Récemment ébranlée par des accusations pour agressions sexuelles à l’encontre de Jean-Claude Arnault entraînant le report du prix Nobel de littérature 2018, et face aux critiques récurrentes mettant au cause des choix trop masculins et eurocentrés (sur les 117 lauréats en littérature depuis la création des prix, 95 sont des Européens ou des Nord-Américains, et 101 des hommes), l’Académie suédoise avait annoncé s’être engagée à renouveler ses critères. « Nous avions une perspective eurocentrée de la littérature, désormais nous regardons dans le monde entier », avait confié Anders Olsson, le président du comité Nobel à l’automne 2019, le « mérite littéraire » restant « le critère absolu et unique », prenait-il soin de réaffirmer cette semaine au magazine américain The New Republic.
Cinq membres élus pour trois ans ont donc cette année été chargés de passer au crible les propositions de nomination, puis de soumettre une liste de cinq noms à l’ensemble des dix-huit académiciens chargés d’élire un lauréat à la majorité absolue.

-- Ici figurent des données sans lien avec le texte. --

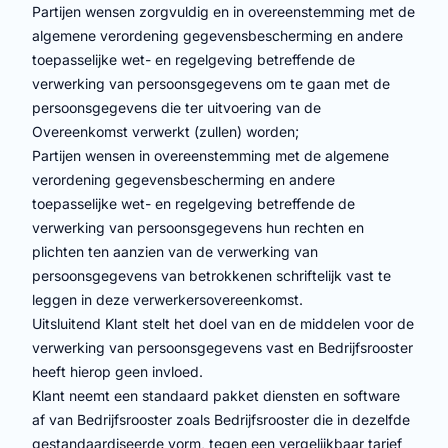
Partijen wensen zorgvuldig en in overeenstemming met de
algemene verordening gegevensbescherming en andere
toepasselijke wet- en regelgeving betreffende de
verwerking van persoonsgegevens om te gaan met de
persoonsgegevens die ter uitvoering van de
Overeenkomst verwerkt (zullen) worden;
Partijen wensen in overeenstemming met de algemene
verordening gegevensbescherming en andere
toepasselijke wet- en regelgeving betreffende de
verwerking van persoonsgegevens hun rechten en
plichten ten aanzien van de verwerking van
persoonsgegevens van betrokkenen schriftelijk vast te
leggen in deze verwerkersovereenkomst.
Uitsluitend Klant stelt het doel van en de middelen voor de
verwerking van persoonsgegevens vast en Bedrijfsrooster
heeft hierop geen invloed.
Klant neemt een standaard pakket diensten en software
af van Bedrijfsrooster zoals Bedrijfsrooster die in dezelfde
gestandaardiseerde vorm, tegen een vergelijkbaar tarief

Récemment deux femmes avaient été lauréates du prix, la romancière polonaise Olga Tokarczuk rétroactivement en 2018, et la poétesse américaine Louise Glück l’an passé. Il fallait cependant remonter près de dix ans en arrière pour retrouver un auteur non nord-américain ou européen, en la personne de Mo Yan, romancier chinois récompensé pour son œuvre d’un « réalisme hallucinatoire qui unit conte, histoire et le contemporain ». Le continent africain reste l’un des parents pauvres du prix, puisqu’il a fallu attendre 1986 pour voir nobélisé Wole Soyinka, écrivain nigérian de langue anglaise. Depuis, seuls l’Égyptien arabophone Naguib Mahfouz, puis les Sud-Africains anglophones Nadine Gordimer et J. M. Coetzee, ont été lauréats, respectivement en 1988, 1991 et 2003.
La France reste par ailleurs en tête du nombre de prix Nobel de littérature. On compte depuis la création du prix quinze lauréats français, Patrick Modiano, invité ce matin sur France Culture, étant le dernier en date à avoir reçu le prix il y a sept ans.